Vegetable Rice with Cilantro Chutney
- 1 bunch of fresh cilantro
- 4 tsp. freshly ground coconut
- 1 tsp. ginger-garlic paste
- 3-4 hot green chillies
- 1 tsp. of cumin seeds
- 1 tsp. salt
- 2 tsp. sugar
- 1 green mango
- juice from 1 or 2 limes
- 1 ½ cup of white rice
- 2 Tbsp. vegetable oil
- ½ tsp. mustard seeds
- ½ tsp. cumin seeds
- 5-6 curry leaves (optional)
- 1 medium sized onion, chopped
- Salt to taste
- ¼ cup green peas
- 2 carrots cut into small bits
- ¼ tsp. ground turmeric
- Chopped fresh cilantro for garnish
Cilantro Chutney Ingredients:
Making Cilantro Chutney:
Wash and roughly chop the cilantro leaves. Put the chopped leaves, ground coconut, ginger garlic paste, green chillies and cumin seed in a blender or food processor.
Blend until you get a smooth paste. Add the salt, sugar and lime juice and mix well.

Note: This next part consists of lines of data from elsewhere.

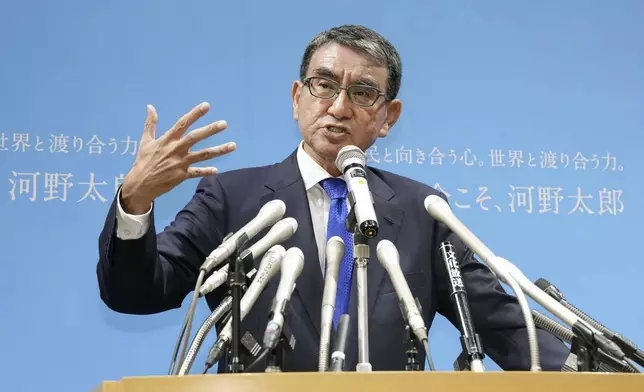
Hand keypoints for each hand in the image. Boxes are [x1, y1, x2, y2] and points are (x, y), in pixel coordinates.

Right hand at [120, 102, 235, 213]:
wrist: (140, 184)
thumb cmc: (143, 161)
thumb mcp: (145, 141)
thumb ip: (150, 124)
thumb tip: (150, 107)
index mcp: (167, 140)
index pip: (182, 123)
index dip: (195, 114)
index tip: (207, 106)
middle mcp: (175, 150)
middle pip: (195, 137)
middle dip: (210, 130)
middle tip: (224, 124)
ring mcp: (180, 163)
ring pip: (203, 155)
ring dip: (219, 150)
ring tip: (233, 145)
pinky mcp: (182, 176)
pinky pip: (197, 172)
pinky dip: (206, 171)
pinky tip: (216, 170)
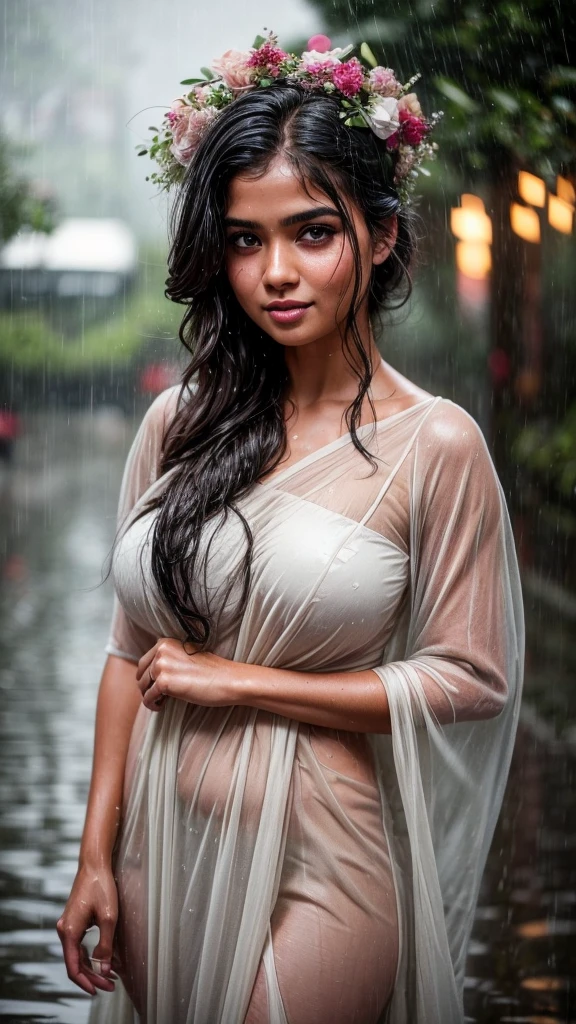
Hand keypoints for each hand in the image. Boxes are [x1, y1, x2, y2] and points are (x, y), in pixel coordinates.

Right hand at [57, 864, 118, 995]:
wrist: (94, 865)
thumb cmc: (101, 887)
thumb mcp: (108, 917)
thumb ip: (105, 945)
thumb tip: (104, 969)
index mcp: (69, 931)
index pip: (73, 966)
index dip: (85, 982)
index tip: (97, 991)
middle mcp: (64, 930)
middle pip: (75, 962)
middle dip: (92, 977)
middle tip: (110, 985)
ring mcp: (68, 925)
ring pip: (77, 955)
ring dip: (92, 967)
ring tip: (110, 976)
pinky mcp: (74, 921)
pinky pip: (79, 945)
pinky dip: (90, 955)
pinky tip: (104, 960)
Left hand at [135, 637, 237, 711]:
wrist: (227, 680)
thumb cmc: (211, 671)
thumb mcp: (185, 656)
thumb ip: (168, 659)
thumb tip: (150, 675)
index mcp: (165, 642)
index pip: (144, 661)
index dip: (147, 676)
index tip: (155, 685)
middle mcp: (161, 651)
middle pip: (141, 674)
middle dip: (146, 687)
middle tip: (157, 696)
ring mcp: (161, 665)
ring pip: (143, 686)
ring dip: (149, 696)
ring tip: (161, 702)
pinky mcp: (164, 682)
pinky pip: (148, 698)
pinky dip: (152, 705)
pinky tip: (161, 707)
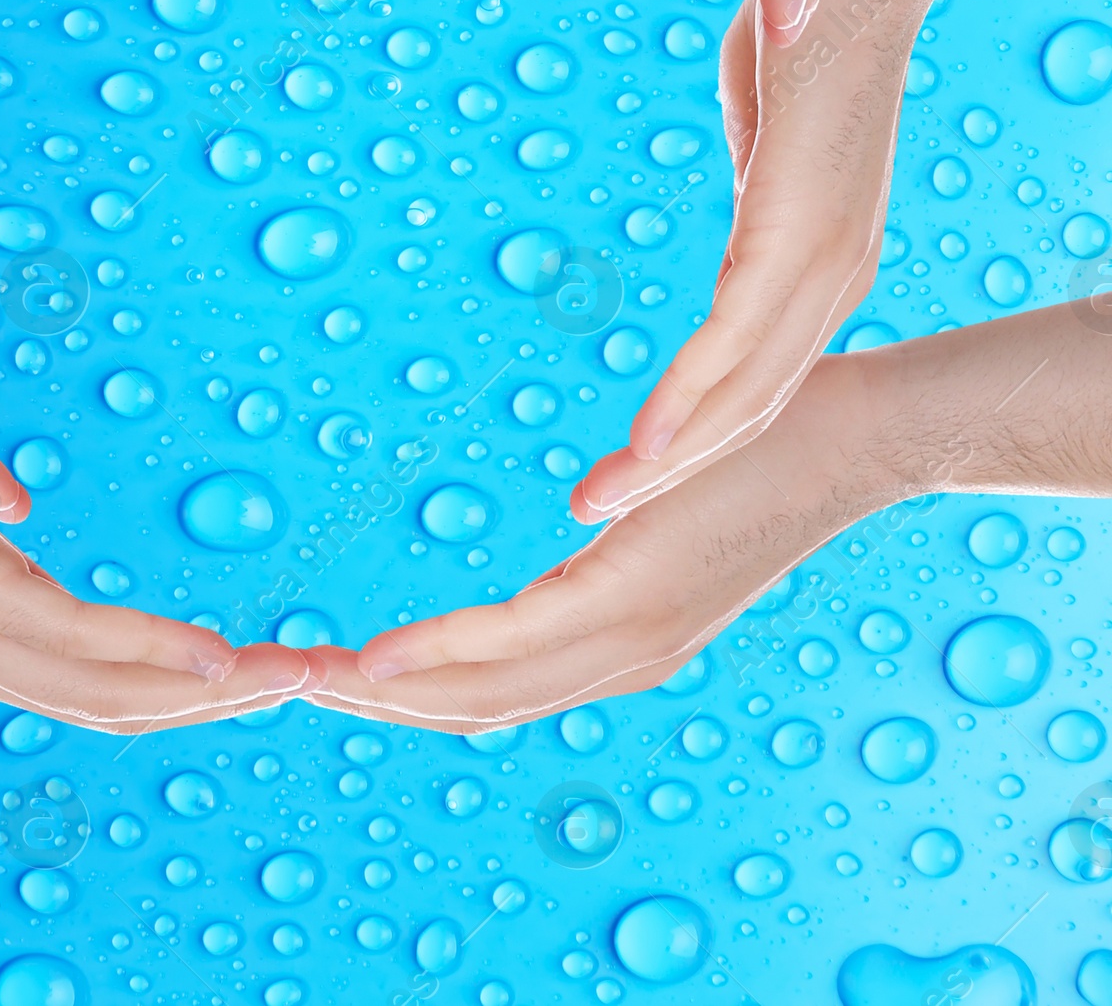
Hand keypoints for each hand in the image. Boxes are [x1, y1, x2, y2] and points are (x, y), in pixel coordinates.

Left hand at [0, 344, 316, 729]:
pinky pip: (79, 644)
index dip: (189, 690)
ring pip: (114, 691)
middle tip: (316, 684)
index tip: (264, 672)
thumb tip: (10, 520)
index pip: (99, 684)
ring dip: (215, 694)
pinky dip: (160, 659)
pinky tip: (220, 660)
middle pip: (123, 705)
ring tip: (298, 678)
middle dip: (225, 706)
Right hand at [312, 350, 884, 729]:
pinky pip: (517, 643)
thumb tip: (587, 518)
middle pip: (475, 708)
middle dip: (377, 705)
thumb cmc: (769, 452)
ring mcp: (632, 631)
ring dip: (389, 693)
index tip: (334, 675)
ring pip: (485, 693)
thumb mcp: (677, 510)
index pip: (498, 687)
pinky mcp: (635, 594)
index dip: (411, 691)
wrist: (858, 439)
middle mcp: (626, 651)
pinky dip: (439, 658)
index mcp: (628, 634)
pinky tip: (378, 657)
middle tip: (288, 687)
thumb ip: (625, 532)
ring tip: (309, 681)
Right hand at [576, 0, 913, 520]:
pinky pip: (736, 339)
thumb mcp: (768, 122)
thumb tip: (746, 179)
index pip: (753, 373)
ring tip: (599, 504)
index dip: (689, 429)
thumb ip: (755, 171)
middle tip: (592, 514)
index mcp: (821, 258)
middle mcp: (832, 278)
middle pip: (749, 408)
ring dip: (668, 459)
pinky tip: (644, 443)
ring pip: (742, 394)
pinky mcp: (795, 231)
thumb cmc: (805, 26)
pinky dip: (687, 400)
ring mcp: (820, 260)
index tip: (625, 467)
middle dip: (669, 474)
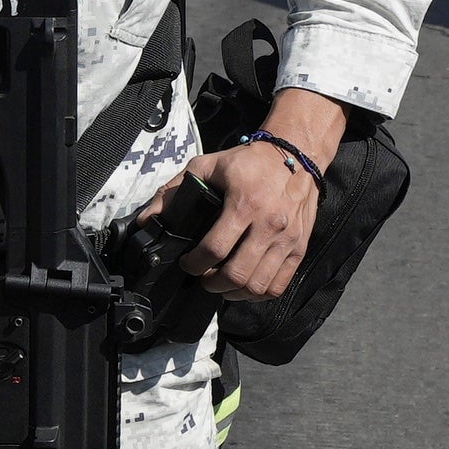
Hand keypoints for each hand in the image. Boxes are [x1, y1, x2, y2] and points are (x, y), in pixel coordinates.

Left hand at [159, 89, 348, 303]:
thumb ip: (173, 191)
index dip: (195, 264)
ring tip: (223, 283)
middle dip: (212, 284)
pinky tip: (246, 285)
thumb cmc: (250, 162)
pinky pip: (279, 285)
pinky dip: (259, 293)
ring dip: (234, 292)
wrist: (296, 155)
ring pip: (258, 286)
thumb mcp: (208, 166)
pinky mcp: (300, 247)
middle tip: (204, 278)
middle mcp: (268, 225)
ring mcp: (287, 239)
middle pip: (237, 275)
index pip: (215, 249)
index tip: (188, 264)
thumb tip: (148, 219)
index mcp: (244, 205)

(If you are using raw green mango, peeled and cut it into small pieces and then add it into the food processor with the other ingredients before blending)
Vegetable Rice Ingredients:
Cooking Vegetable Rice:
Cook rice until done and set aside. In a heavy saucepan add 2 Tbsp. of oil over medium heat. Once the oil is heated add in the mustard seeds. When the mustard seeds begin to sputter stir in the cumin seeds and the curry leaves (Optional). Add chopped onion and stir for 2-3 minutes. Then add the peas and carrots followed by turmeric and some salt. Cover with a lid, reduce heat to low and let it cook for about 5 minutes. When cooked add the rice and mix thoroughly till rice is hot.
In a large serving dish layer the rice mixture with the cilantro chutney. Then garnish the top rice layer with the remaining minced fresh cilantro.